** EXCERPTED PASSAGE **

What if we pursued every passion we had with the same commitment and urgency we would have if our life depended on the success of our pursuit? No time for pause or procrastination, this means your life. Would more of our dreams come to reality, would the life we dream become the life we are living?
Would all the things we want to get done, actually get done?
This is the question that I have been asking myself lately. I have been doing a lot of thinking, procrastinating…avoiding. This has resulted in not a lot of actual doing and it’s really starting to piss me off! There is a raging tornado of things to do and my mind is spinning not knowing where to start.
I wonder if other people tackle goals for their life with the same commitment and time investment I gave to make deadlines at work?

** EXTRACTED RECORDS **

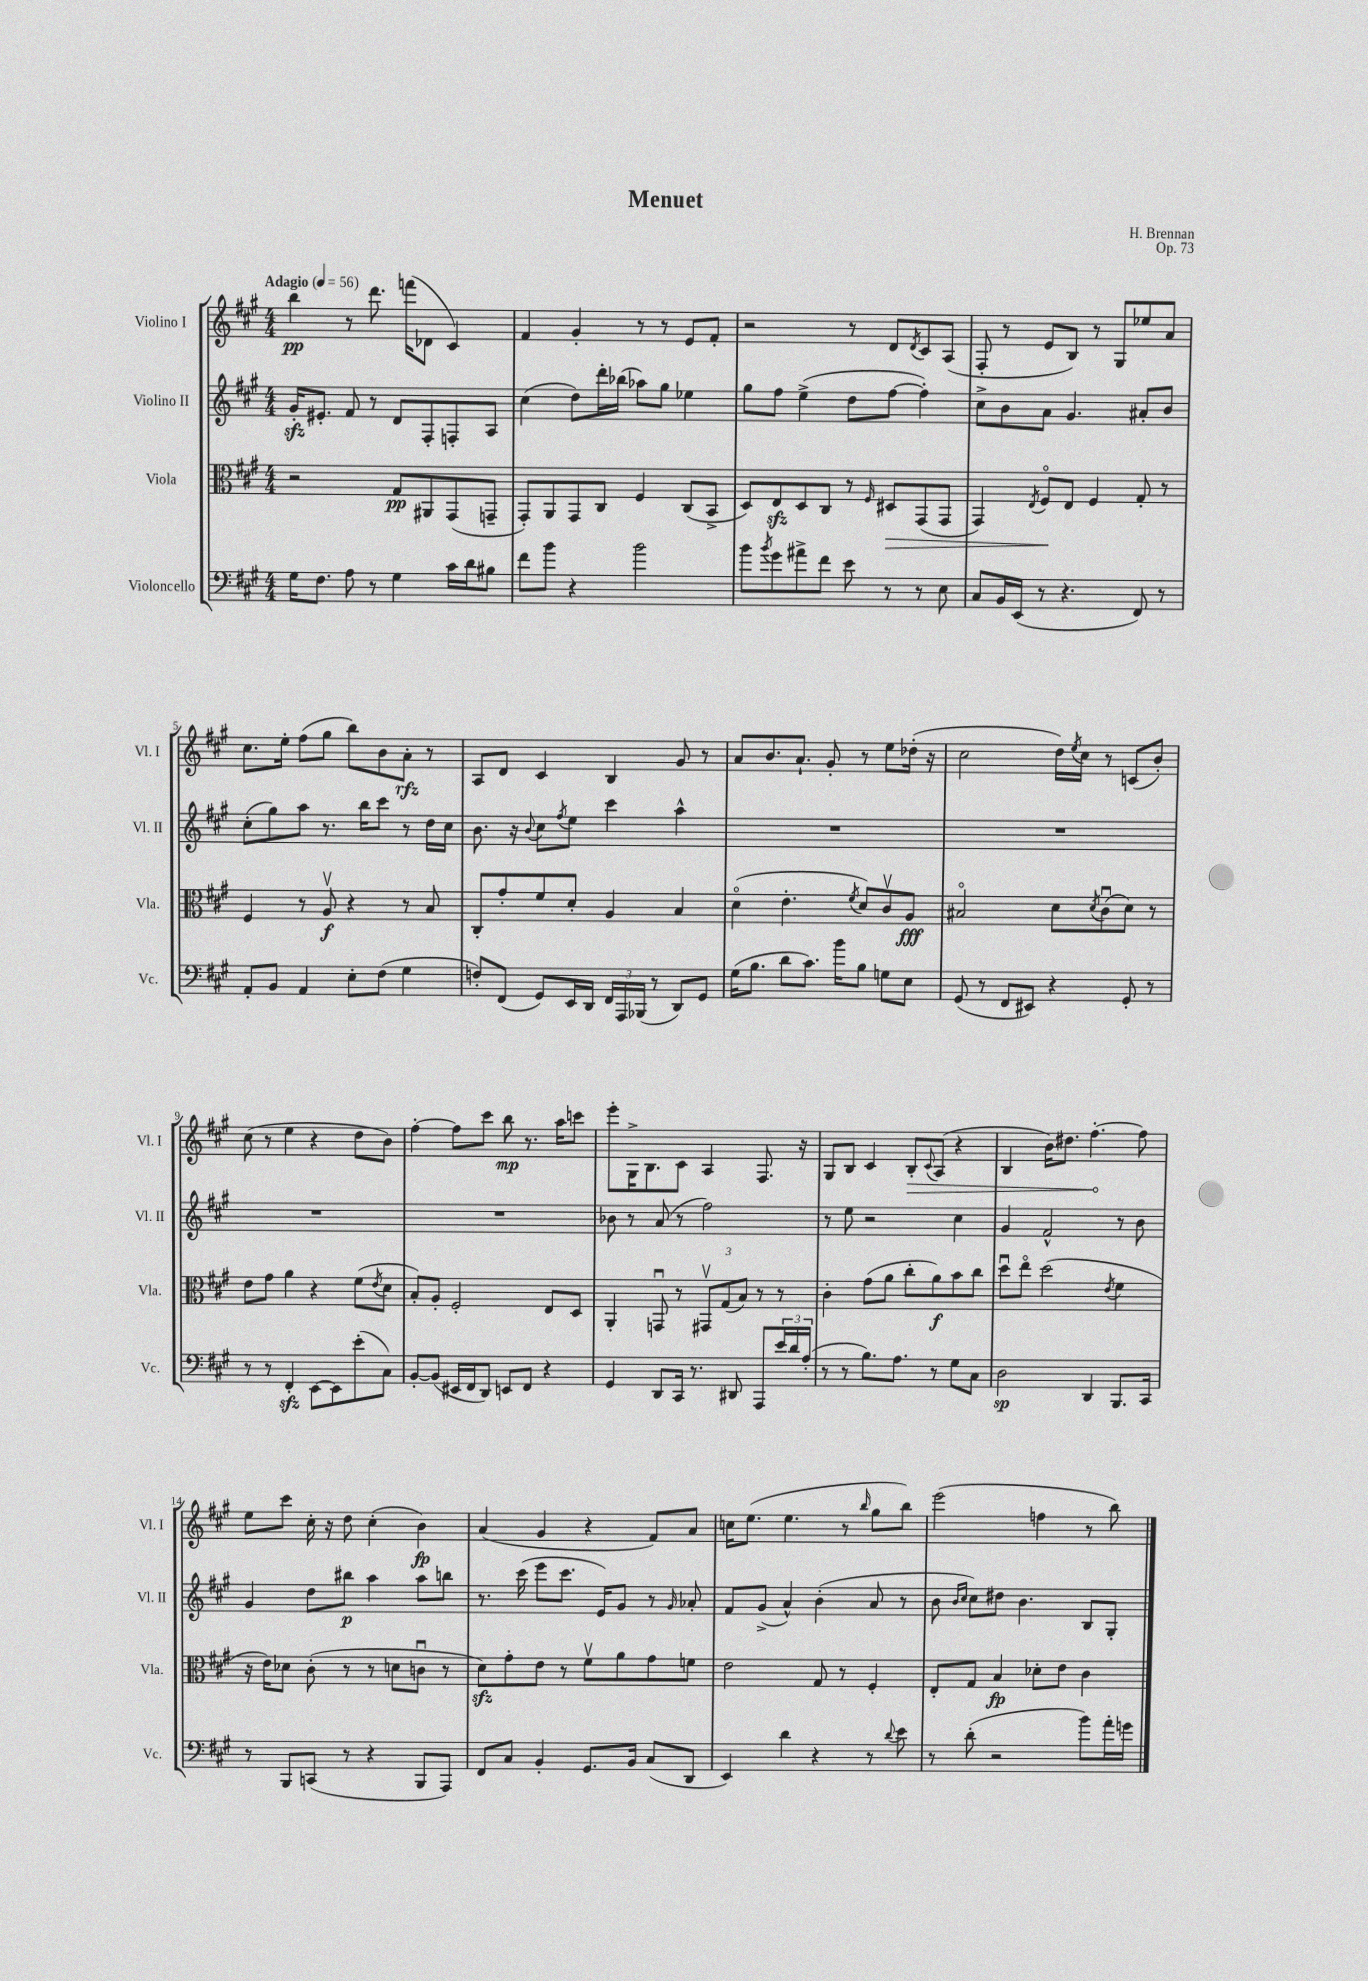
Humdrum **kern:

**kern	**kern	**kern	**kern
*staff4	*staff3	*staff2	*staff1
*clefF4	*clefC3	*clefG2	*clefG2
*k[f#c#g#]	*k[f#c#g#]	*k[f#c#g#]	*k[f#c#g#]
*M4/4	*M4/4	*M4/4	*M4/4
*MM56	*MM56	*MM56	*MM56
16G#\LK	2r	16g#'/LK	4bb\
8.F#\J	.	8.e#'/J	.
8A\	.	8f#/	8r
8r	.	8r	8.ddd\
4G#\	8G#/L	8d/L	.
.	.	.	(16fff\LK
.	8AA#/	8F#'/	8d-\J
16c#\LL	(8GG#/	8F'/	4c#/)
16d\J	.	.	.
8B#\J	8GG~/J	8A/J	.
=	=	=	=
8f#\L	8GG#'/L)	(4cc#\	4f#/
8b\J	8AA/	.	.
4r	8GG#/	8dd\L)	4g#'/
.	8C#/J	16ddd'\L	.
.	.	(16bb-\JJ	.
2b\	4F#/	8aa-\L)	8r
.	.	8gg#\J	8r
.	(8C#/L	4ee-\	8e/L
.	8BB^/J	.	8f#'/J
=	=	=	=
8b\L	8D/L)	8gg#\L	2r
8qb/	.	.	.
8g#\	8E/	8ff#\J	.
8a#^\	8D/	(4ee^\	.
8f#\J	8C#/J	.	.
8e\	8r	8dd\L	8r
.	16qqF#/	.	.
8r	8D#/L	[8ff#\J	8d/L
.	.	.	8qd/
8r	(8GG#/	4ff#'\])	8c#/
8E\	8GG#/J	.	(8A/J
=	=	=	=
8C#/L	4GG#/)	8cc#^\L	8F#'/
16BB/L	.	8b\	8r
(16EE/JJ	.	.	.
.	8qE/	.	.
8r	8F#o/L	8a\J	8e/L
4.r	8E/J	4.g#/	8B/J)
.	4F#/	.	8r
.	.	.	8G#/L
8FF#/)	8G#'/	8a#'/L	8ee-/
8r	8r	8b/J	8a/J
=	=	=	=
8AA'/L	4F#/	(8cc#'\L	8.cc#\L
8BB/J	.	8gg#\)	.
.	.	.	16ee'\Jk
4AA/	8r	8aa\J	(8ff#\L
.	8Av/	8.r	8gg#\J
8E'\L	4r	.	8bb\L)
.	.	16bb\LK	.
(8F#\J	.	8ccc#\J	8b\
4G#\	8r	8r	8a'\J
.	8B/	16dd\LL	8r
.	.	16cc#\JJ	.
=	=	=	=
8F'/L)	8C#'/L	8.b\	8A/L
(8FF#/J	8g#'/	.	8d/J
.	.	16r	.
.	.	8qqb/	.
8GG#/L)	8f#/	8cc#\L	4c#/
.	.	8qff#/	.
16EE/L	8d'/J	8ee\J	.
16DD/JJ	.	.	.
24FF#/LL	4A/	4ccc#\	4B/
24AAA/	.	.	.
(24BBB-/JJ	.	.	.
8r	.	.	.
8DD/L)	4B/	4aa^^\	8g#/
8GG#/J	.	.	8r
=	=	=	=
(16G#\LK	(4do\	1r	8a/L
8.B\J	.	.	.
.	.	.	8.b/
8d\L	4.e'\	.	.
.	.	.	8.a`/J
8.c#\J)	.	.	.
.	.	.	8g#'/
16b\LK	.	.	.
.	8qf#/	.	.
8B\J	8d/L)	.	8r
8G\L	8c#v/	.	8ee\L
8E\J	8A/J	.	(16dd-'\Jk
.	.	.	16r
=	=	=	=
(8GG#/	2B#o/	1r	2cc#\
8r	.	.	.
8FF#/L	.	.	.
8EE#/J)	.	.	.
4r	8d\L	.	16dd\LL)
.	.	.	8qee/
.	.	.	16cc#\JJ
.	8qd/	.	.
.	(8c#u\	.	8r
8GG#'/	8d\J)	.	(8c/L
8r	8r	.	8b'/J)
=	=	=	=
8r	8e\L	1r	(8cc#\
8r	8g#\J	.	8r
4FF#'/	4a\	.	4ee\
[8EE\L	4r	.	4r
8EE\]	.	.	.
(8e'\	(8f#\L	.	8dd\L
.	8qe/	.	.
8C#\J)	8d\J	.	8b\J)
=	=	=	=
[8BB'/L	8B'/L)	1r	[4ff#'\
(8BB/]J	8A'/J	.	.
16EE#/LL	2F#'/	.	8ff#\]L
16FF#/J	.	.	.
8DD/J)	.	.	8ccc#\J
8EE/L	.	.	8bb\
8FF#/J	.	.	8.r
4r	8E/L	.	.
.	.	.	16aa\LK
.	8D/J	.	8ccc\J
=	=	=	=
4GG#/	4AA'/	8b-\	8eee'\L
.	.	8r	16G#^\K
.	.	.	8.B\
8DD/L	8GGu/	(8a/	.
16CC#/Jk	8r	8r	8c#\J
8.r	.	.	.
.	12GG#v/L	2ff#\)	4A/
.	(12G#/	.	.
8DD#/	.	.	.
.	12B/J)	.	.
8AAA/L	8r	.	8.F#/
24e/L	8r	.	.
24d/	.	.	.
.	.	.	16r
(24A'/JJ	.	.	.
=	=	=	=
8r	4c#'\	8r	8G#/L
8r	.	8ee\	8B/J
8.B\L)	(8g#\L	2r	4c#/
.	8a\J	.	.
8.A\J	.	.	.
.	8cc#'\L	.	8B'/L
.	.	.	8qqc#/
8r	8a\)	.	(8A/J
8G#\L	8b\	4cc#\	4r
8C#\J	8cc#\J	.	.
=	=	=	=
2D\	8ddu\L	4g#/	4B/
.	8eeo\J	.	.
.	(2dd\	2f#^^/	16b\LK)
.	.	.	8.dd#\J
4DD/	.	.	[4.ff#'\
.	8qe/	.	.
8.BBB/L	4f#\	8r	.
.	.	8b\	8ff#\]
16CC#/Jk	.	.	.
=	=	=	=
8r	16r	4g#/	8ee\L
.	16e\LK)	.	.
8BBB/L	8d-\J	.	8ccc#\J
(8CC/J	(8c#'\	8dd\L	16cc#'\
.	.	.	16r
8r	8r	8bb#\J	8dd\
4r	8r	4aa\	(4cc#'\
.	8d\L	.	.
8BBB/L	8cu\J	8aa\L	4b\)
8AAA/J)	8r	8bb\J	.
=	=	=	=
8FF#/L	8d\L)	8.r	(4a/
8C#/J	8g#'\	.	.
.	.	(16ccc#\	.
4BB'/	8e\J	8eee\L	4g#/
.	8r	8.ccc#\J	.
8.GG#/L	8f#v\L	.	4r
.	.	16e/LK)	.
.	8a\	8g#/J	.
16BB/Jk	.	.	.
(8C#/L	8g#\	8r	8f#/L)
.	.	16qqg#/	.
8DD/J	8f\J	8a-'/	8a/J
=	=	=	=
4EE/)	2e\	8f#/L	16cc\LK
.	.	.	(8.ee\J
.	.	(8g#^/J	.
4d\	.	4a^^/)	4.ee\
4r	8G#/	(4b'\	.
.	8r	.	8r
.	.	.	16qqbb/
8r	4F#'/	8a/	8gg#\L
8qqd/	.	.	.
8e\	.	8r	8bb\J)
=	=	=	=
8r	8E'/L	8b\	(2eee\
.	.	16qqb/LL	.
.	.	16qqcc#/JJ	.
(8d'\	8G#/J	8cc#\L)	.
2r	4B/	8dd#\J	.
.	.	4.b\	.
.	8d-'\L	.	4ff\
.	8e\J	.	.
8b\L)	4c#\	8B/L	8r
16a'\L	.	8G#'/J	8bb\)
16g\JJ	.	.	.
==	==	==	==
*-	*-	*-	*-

--

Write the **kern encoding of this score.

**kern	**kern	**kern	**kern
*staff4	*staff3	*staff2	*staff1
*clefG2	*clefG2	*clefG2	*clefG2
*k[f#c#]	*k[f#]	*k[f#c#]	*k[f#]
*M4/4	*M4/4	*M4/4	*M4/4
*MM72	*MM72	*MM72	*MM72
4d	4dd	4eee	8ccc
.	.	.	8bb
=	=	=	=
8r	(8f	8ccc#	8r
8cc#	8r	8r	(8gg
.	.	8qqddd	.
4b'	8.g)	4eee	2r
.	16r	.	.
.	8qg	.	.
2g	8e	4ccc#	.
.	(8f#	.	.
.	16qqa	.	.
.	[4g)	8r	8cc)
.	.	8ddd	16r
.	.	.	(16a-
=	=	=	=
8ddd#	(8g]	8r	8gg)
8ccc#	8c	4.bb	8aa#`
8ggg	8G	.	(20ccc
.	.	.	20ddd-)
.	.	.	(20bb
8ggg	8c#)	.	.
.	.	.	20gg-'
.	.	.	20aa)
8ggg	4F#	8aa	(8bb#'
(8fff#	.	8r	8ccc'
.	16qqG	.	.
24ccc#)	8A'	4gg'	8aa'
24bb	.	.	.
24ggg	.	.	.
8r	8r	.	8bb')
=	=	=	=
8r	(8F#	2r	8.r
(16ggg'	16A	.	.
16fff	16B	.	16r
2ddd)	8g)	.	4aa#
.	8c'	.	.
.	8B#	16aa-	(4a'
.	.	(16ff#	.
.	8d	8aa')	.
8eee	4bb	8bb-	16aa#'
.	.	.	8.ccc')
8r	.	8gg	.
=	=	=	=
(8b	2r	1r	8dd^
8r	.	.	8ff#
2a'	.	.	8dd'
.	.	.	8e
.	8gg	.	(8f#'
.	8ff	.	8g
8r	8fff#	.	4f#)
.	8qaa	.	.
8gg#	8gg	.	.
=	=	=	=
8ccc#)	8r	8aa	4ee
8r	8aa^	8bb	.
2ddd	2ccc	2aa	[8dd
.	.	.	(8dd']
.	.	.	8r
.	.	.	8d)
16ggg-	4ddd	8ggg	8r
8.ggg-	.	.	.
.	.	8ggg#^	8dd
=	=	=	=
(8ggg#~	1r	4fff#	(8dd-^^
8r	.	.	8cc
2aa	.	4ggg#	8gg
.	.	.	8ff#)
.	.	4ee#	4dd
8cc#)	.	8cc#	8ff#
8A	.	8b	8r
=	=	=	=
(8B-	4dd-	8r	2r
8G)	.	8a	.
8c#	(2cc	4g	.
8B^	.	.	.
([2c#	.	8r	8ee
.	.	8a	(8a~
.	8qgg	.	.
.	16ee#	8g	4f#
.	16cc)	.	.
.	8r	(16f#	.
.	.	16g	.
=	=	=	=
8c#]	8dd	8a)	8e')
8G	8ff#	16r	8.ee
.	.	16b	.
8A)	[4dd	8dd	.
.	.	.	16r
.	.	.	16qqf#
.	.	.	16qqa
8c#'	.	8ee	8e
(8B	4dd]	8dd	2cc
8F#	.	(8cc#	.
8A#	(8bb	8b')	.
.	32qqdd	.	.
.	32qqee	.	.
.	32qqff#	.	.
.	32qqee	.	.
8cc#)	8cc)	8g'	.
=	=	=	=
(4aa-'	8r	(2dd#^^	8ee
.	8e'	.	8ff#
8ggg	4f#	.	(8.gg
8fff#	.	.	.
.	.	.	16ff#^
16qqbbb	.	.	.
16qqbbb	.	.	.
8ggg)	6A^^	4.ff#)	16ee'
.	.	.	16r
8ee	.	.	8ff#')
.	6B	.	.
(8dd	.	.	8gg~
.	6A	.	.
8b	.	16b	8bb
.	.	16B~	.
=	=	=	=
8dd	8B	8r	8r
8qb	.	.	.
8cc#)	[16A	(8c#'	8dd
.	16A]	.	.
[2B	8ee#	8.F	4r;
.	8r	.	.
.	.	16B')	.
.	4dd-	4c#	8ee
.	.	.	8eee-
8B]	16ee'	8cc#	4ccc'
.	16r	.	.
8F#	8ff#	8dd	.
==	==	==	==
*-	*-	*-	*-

--

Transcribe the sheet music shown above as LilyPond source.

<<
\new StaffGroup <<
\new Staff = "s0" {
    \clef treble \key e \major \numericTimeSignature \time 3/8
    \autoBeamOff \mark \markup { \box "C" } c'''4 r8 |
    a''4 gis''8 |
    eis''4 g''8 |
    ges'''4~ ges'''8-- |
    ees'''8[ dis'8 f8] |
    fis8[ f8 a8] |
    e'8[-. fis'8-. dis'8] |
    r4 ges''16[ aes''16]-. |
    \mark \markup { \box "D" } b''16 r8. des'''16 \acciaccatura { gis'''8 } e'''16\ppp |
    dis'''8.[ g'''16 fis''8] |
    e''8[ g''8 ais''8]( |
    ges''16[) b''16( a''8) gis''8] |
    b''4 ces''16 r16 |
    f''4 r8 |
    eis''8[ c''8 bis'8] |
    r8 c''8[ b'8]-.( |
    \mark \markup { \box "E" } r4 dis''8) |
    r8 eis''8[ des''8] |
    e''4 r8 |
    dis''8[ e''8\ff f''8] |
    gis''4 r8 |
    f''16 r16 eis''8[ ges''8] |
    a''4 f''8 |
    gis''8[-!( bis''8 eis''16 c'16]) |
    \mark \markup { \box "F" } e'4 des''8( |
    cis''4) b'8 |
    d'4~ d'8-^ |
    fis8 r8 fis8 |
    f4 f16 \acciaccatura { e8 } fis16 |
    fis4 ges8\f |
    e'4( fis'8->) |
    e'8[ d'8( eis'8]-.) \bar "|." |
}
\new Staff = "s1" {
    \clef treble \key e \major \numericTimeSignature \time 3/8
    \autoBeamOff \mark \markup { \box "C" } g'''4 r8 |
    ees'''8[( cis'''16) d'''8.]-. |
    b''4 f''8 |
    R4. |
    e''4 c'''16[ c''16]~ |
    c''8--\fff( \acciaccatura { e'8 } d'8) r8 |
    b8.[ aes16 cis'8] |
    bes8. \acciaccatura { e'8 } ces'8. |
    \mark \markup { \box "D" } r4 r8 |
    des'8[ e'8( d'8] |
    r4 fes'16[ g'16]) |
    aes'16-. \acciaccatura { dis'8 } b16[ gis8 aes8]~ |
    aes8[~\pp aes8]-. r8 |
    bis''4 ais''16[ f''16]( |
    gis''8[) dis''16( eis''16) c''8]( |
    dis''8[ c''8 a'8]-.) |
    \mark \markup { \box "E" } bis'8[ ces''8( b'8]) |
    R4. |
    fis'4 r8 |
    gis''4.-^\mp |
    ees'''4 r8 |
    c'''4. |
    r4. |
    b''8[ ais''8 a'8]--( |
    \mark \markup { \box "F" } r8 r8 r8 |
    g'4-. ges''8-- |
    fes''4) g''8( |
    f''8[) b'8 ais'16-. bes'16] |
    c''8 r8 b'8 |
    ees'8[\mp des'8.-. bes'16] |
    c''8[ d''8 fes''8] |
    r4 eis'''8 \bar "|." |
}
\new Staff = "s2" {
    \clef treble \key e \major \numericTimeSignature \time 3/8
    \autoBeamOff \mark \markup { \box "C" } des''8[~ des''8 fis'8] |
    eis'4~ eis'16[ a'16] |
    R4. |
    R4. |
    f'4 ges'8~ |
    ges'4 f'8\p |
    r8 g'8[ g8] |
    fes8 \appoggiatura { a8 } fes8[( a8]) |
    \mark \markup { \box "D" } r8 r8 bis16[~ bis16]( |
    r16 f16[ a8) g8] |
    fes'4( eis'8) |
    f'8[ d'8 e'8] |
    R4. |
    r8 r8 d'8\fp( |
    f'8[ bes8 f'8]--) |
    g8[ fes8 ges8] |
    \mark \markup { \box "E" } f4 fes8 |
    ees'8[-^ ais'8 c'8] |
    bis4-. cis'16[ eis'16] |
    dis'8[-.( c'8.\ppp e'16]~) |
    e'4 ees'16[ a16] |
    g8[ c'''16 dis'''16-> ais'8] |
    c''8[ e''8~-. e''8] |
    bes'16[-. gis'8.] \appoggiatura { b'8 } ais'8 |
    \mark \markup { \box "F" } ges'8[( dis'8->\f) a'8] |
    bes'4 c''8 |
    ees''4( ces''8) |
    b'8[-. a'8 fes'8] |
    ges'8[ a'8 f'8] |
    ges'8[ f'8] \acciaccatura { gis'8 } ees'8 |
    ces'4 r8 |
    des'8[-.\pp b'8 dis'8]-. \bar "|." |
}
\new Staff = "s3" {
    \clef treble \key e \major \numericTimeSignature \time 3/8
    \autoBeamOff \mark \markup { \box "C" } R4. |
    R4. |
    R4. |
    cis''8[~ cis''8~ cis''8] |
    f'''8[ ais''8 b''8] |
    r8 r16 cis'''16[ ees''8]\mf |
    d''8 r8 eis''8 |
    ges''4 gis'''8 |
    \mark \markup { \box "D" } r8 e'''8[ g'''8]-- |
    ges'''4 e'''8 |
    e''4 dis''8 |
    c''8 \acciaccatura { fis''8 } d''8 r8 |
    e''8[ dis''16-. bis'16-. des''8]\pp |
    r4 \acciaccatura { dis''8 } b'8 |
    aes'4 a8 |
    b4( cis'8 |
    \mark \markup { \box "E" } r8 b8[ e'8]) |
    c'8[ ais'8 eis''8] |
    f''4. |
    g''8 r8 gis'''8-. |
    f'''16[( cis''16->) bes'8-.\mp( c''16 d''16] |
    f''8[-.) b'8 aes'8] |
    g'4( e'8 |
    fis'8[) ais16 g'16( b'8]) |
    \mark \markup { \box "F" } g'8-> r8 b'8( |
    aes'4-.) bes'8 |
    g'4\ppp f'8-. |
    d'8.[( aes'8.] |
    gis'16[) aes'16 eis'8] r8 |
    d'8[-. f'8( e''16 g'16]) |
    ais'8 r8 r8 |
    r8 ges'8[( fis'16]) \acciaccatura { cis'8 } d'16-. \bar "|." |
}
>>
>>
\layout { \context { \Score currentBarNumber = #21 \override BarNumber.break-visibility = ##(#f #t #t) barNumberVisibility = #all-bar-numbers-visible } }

** EXERCISE **
In the passage on pursuing passions, copy out word for word everything from "What if we pursued" down to "actually get done?".

** SOLUTION **
What if we pursued every passion we had with the same commitment and urgency we would have if our life depended on the success of our pursuit? No time for pause or procrastination, this means your life. Would more of our dreams come to reality, would the life we dream become the life we are living?
Would all the things we want to get done, actually get done?